(Pixel coordinate listings)
□ □ □ □ □ □ □

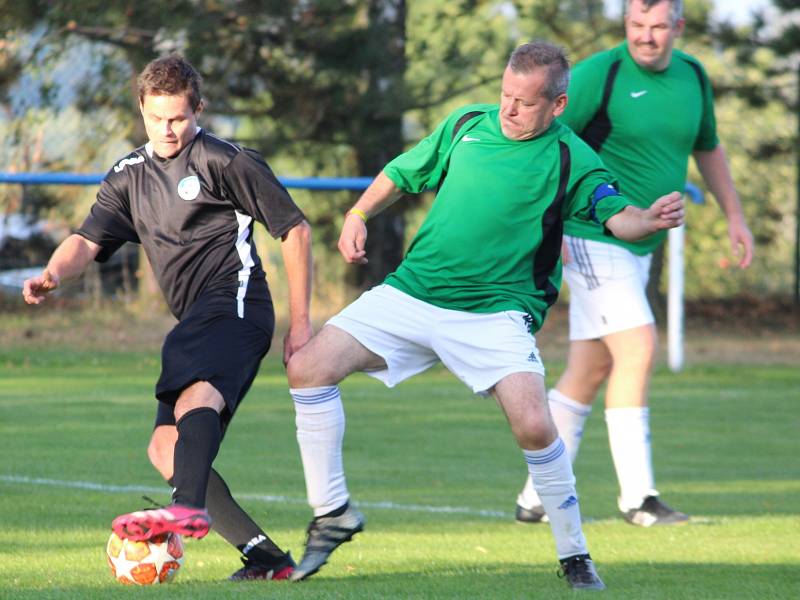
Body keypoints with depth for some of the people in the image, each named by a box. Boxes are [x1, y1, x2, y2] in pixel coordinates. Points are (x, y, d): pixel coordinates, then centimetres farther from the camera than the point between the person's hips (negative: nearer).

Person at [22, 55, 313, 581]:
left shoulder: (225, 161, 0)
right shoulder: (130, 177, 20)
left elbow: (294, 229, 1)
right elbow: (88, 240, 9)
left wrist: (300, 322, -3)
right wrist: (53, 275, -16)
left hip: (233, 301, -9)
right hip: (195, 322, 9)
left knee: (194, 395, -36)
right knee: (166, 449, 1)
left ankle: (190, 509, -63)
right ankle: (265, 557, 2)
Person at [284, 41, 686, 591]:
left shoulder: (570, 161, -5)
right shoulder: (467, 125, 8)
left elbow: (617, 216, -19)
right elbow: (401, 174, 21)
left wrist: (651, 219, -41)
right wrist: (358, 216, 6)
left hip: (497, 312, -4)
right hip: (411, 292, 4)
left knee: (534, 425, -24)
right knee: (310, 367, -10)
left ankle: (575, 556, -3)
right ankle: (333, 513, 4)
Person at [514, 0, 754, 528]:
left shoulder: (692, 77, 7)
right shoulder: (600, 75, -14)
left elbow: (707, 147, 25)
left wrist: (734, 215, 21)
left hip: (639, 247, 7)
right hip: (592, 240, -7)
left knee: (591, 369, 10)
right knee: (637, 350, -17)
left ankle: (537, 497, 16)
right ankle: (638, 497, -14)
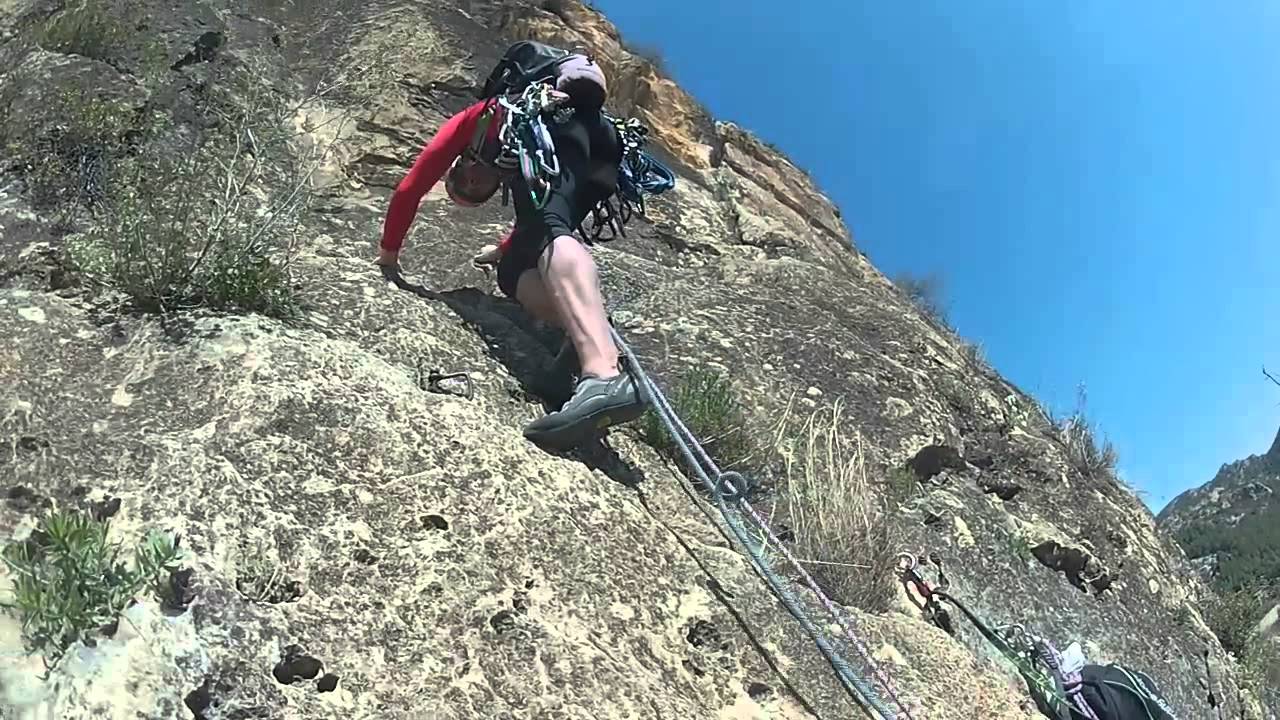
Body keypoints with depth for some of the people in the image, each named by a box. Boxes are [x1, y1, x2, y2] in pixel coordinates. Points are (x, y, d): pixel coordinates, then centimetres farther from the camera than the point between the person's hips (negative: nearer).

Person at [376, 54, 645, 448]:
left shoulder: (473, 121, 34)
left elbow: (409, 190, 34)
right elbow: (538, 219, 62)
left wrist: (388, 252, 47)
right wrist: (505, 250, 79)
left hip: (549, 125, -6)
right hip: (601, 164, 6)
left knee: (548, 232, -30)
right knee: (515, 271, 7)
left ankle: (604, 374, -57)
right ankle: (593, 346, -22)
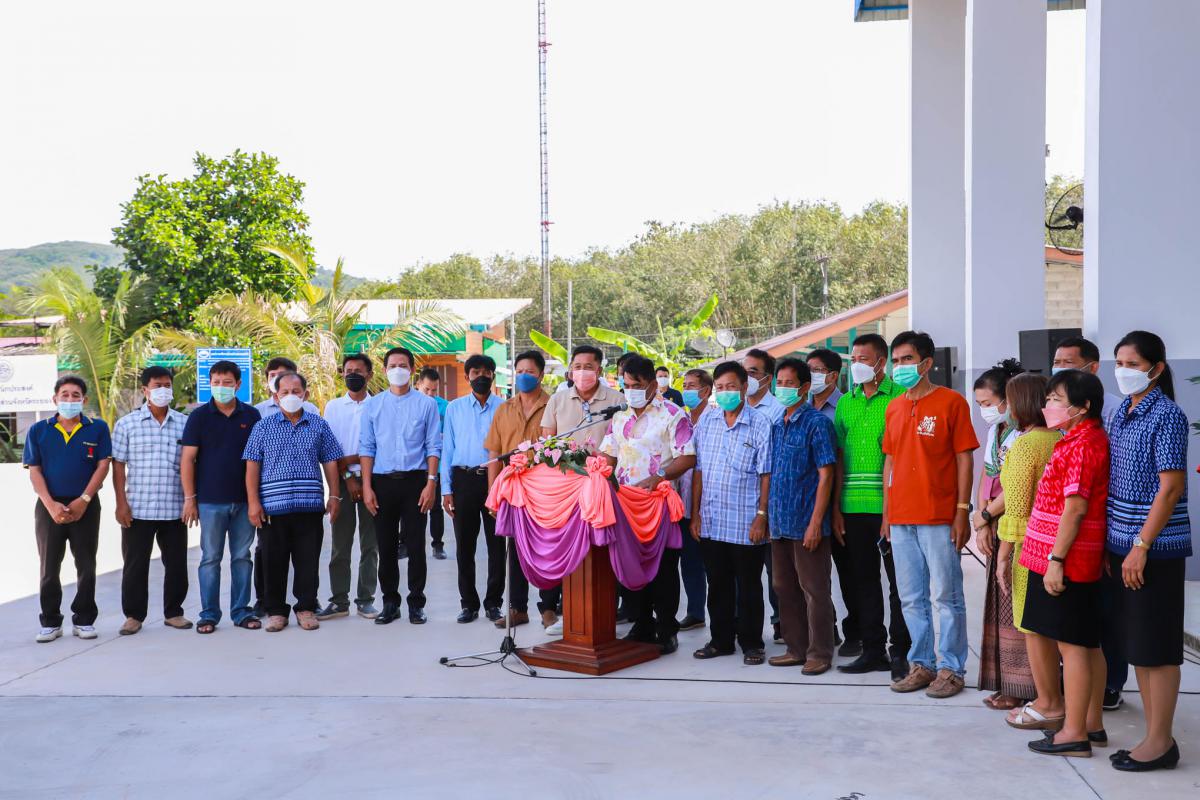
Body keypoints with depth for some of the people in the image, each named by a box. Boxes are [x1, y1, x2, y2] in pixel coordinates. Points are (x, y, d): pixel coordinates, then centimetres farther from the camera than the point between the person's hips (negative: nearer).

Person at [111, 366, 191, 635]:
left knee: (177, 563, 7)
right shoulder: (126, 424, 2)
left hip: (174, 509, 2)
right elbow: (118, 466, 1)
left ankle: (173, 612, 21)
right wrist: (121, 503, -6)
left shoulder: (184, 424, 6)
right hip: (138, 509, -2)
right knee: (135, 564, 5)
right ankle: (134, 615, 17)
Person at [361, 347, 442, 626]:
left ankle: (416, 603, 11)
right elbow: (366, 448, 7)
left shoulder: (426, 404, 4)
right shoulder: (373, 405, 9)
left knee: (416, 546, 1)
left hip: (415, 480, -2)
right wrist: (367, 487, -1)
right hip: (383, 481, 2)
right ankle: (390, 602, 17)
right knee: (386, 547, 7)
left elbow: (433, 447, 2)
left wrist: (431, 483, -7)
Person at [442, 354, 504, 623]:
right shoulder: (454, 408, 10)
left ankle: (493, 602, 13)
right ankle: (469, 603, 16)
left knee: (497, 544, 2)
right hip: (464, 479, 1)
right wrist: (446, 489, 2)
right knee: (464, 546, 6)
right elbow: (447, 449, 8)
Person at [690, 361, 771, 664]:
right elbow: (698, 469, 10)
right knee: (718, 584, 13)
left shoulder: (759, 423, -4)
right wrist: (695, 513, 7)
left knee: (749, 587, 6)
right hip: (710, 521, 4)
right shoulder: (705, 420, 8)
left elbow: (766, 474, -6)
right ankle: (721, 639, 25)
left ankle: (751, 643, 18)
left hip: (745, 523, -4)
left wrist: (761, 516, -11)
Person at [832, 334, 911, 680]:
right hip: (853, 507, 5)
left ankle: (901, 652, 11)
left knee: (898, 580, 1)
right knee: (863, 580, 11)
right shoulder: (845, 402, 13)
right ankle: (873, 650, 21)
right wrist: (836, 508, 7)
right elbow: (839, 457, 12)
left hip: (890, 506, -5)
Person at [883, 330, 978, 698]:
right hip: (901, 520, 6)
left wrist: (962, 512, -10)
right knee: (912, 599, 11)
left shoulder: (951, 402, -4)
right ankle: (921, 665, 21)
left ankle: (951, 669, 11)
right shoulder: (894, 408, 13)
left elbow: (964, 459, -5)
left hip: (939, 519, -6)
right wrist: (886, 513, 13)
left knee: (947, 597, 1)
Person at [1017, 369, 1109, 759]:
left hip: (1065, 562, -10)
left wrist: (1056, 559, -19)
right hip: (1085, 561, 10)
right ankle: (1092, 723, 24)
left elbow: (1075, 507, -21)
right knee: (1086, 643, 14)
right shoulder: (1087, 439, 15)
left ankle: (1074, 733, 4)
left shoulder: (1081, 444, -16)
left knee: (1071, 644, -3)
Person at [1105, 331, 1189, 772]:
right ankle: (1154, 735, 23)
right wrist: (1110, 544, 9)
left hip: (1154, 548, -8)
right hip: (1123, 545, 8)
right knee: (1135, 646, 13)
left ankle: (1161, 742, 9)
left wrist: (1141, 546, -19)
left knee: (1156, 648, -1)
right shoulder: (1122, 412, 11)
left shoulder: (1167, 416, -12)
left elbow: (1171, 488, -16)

□ □ □ □ □ □ □

> ABOUT THIS TASK
In the records above, find the line with "right shoulder: (126, 424, 2)"; write out exactly that line and each one after it, stopping after the line with "right wrist: (695, 513, 7)".

> TASK RESPONSE
right shoulder: (126, 424, 2)
left hip: (174, 509, 2)
right elbow: (118, 466, 1)
left ankle: (173, 612, 21)
right wrist: (121, 503, -6)
left shoulder: (184, 424, 6)
right hip: (138, 509, -2)
right knee: (135, 564, 5)
right ankle: (134, 615, 17)
Person at [361, 347, 442, 626]:
left ankle: (416, 603, 11)
right elbow: (366, 448, 7)
left shoulder: (426, 404, 4)
right shoulder: (373, 405, 9)
left knee: (416, 546, 1)
left hip: (415, 480, -2)
right wrist: (367, 487, -1)
right hip: (383, 481, 2)
right ankle: (390, 602, 17)
right knee: (386, 547, 7)
left elbow: (433, 447, 2)
left wrist: (431, 483, -7)
Person at [442, 354, 504, 623]:
right shoulder: (454, 408, 10)
left ankle: (493, 602, 13)
right ankle: (469, 603, 16)
left knee: (497, 544, 2)
right hip: (464, 479, 1)
right wrist: (446, 489, 2)
right knee: (464, 546, 6)
right elbow: (447, 449, 8)
Person at [690, 361, 771, 664]:
right elbow: (698, 469, 10)
right knee: (718, 584, 13)
left shoulder: (759, 423, -4)
right wrist: (695, 513, 7)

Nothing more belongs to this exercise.